Non a caso, per ciò, gli interventi di Gino Scartaghiande e Claudio Damiani all'inosservato Convegno sulle Ultime tendenze della poesia italiana, La parola ritrovata (Roma, 1993), si intitolavano rispettivamente “La gloria della lingua” (così Dante “chiama” Guido Guinizzelli) e “Lingua e linguaggio”(18) (“Ogni cultura di solo linguaggio” – ci spiegava già Gino - “è senza ‘sostanza’, non ha l’oggetto in sé come dato reale, ma solo come dato linguistico, nominale”).
Non a caso, nel brano di Claudio Damiani prima citato, il poeta di “Braci” parla della lingua di Petrarca, rimanendo sbalordito della sua immediatezza e attualità in confronto a cui le parole dell'avanguardia gli sembravano vecchie e desuete.
Riesumato petrarchismo, dunque? “Questione della lingua” risolta alla maniera del Bembo, del Cinquecento che venera Armonia? "Imitazione “grammaticale” di ritmi, metri, Tradizione? Oppure, purismo anzitutto “identitario”, “patriottico”, alla maniera di Giordani, o di Cesari, o Monti?
No, certo: in nessuna poesia di “Braci” è riscontrabile un così inteso, letterario petrarchismo, anzi, Petrarca letteralmente non vi è mai imitato; né si riscontra che i poeti di “Braci” siano “stilisticamente” vicini tra loro, sebbene le loro opere, personali, autonome, diverse, siano, a ben vedere, unanimi, analoghe.

Per esempio:

Se posso parlare anche adesso
la tua figura è doppia,
è ambigua;
perciò non potrei parlare
ancora, e dirti la verità
che solo avviene
quando coscientemente
è avvenuta la scelta
e uscendo da vane fantasticherie
si entra nella realtà.
Tutte le realtà che tu dici vicine
ancora ti sono lontane
entro una lingua che si perde
come se fosse linguaggio.

…..............................................

Noi stiamo ricostruendo tutto
da dentro. Ci vediamo come pochi
in una stanza, tutto si ricompone
il tempo senza tempo ed ogni
luogo, e solo vediamo l'erranza
di chi per nulla s'agita, e per nulla
intende l'animo suo al vero
(o che per nulla intende
il vero che al vero
l'anima sua intende).

Queste sono poesie di Gino Scartaghiande. Analoghe a:

Adesso io ho una nuova casa, bella
anche adesso che non v'ho messo mano
ancora. Tutta grigia e malandata,
con tutte le finestre rotte, i vetri
infranti, il legno fradicio. Ma bella
per il sole che prende ed il terrazzo
ch'è ancora tutto ingombro di ferraglia,
e perché da qui si può vedere quasi
tutta la città. E la sera al tramonto
sembra una battaglia lontana la città.
Io amo la mia casa perché è bella
e silenziosa e forte. Sembra d'aver
qui nella casa un'altra casa, d'ombra,
e nella vita un'altra vita, eterna.

…................................................................

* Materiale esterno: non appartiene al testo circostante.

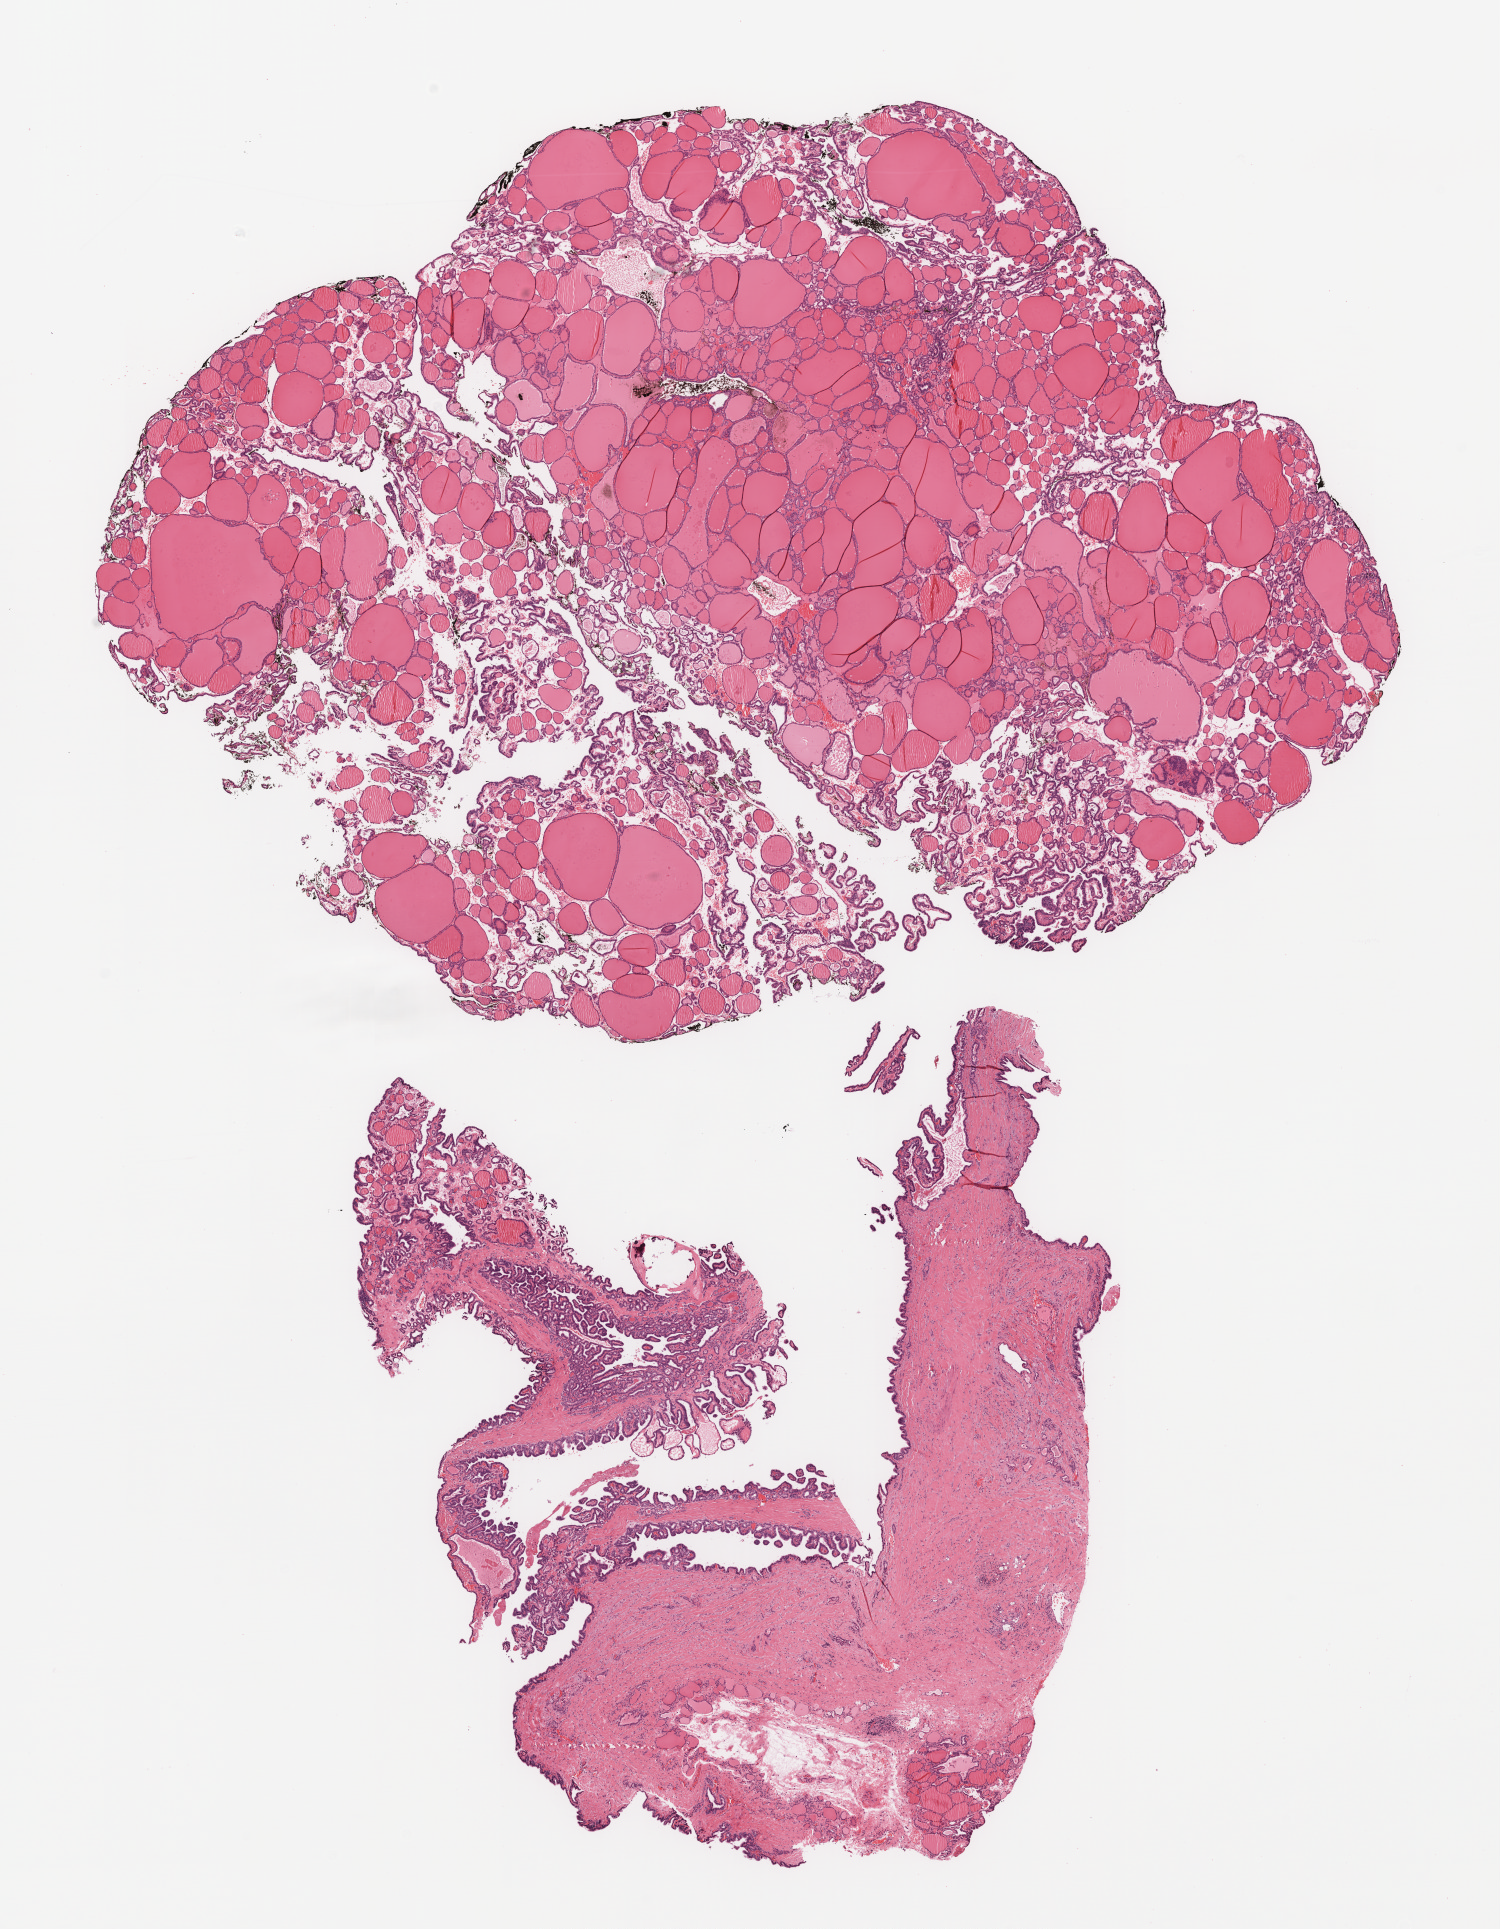
H&E whole-slide image, shown as a low-resolution overview of the whole scanned area (about 12.0 x 15.5 mm, from a 20x scan); formalin-fixed paraffin-embedded (FFPE) diagnostic section; thyroid, primary tumour sample. Patient: female, age at initial diagnosis 46 years.
Pathologic diagnosis: Papillary adenocarcinoma, NOS (thyroid gland). AJCC pathologic stage: III (7th edition). Laterality: right.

Cara virtù, io t'ho senza pensare
regalate le mie ore più belle.
Se al calligrafo non parve l'ironia
bastevole d'un plurale che dona,
io pur v'aspetto ore liete e crudeli.
Un androne più buio impauriscono
pochi selvatici sgabelli e alcuna
delle mantelle e gli spolverini
bigi e solidali, e vola tutta
una polvere grigia che s'afferra,
che più lunare erede di tutta già
la grande faccenda del cielo vive,
al suo modo, vive e azzittisce.
Che conviene star zitti ribelli,
la poesia ha la sua forma legittima.

….............................................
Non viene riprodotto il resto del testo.